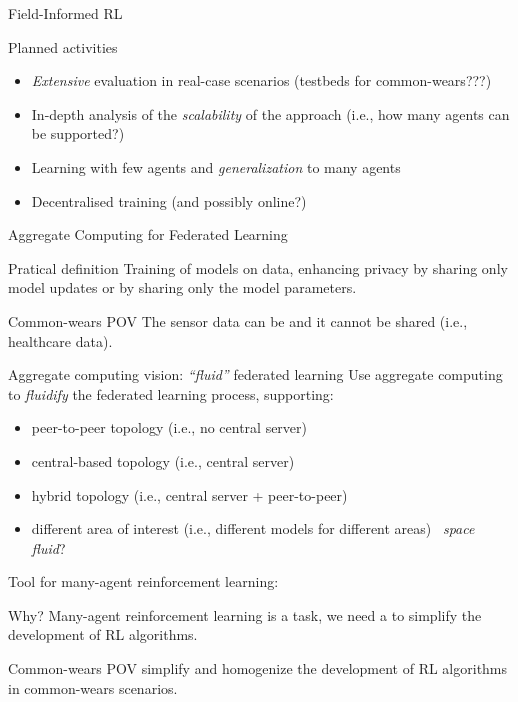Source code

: \documentclass[presentation, 9pt, aspectratio=169]{beamer}\mode<presentation>{\usetheme{AMSBolognaFC}}
\begin{document}
\begin{frame}{Field-Informed RL}
	\begin{exampleblock}{Planned activities}
		\begin{itemize}
			\item \emph{Extensive} evaluation in real-case scenarios (testbeds for common-wears???)
			\item In-depth analysis of the \emph{scalability} of the approach (i.e., how many agents can be supported?)
			\item Learning with few agents and \emph{generalization} to many agents
			\item Decentralised training (and possibly online?)
		\end{itemize}
	\end{exampleblock}
\end{frame}
\begin{frame}{Aggregate Computing for Federated Learning}
	\begin{alertblock}{Pratical definition}
		Training of  models on  data, enhancing privacy by sharing only model updates or by sharing only the model parameters.
	\end{alertblock}
	\begin{exampleblock}{Common-wears POV}
		The sensor data can be  and it cannot be shared (i.e., healthcare data).
	\end{exampleblock}
	\begin{exampleblock}{Aggregate computing vision: \emph{``fluid''} federated learning}
		Use aggregate computing to \emph{fluidify} the federated learning process, supporting:
		\begin{itemize}
			\item peer-to-peer topology (i.e., no central server)
			\item central-based topology (i.e., central server)
			\item hybrid topology (i.e., central server + peer-to-peer)
			\item different area of interest (i.e., different models for different areas) \faArrowRight \, \emph{space fluid}?
		\end{itemize}
	\end{exampleblock}
\end{frame}

\begin{frame}{Tool for many-agent reinforcement learning: }
	\begin{alertblock}{Why?}
		Many-agent reinforcement learning is a  task, we need a  to simplify the development of RL algorithms.
	\end{alertblock}
	\begin{exampleblock}{Common-wears POV}
		simplify and homogenize the development of RL algorithms in common-wears scenarios.
	\end{exampleblock}
\end{frame}
\end{document}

#### JOB:
Please output the lines of the listing above that fall in the stretch from the one with "(testbeds for common-wears???)" through the one with "server + peer-to-peer)", exactly and only those.

#### REPLY:
			\item \emph{Extensive} evaluation in real-case scenarios (testbeds for common-wears???)
			\item In-depth analysis of the \emph{scalability} of the approach (i.e., how many agents can be supported?)
			\item Learning with few agents and \emph{generalization} to many agents
			\item Decentralised training (and possibly online?)
		\end{itemize}
	\end{exampleblock}
\end{frame}
\begin{frame}{Aggregate Computing for Federated Learning}
	\begin{alertblock}{Pratical definition}
		Training of  models on  data, enhancing privacy by sharing only model updates or by sharing only the model parameters.
	\end{alertblock}
	\begin{exampleblock}{Common-wears POV}
		The sensor data can be  and it cannot be shared (i.e., healthcare data).
	\end{exampleblock}
	\begin{exampleblock}{Aggregate computing vision: \emph{``fluid''} federated learning}
		Use aggregate computing to \emph{fluidify} the federated learning process, supporting:
		\begin{itemize}
			\item peer-to-peer topology (i.e., no central server)
			\item central-based topology (i.e., central server)
			\item hybrid topology (i.e., central server + peer-to-peer)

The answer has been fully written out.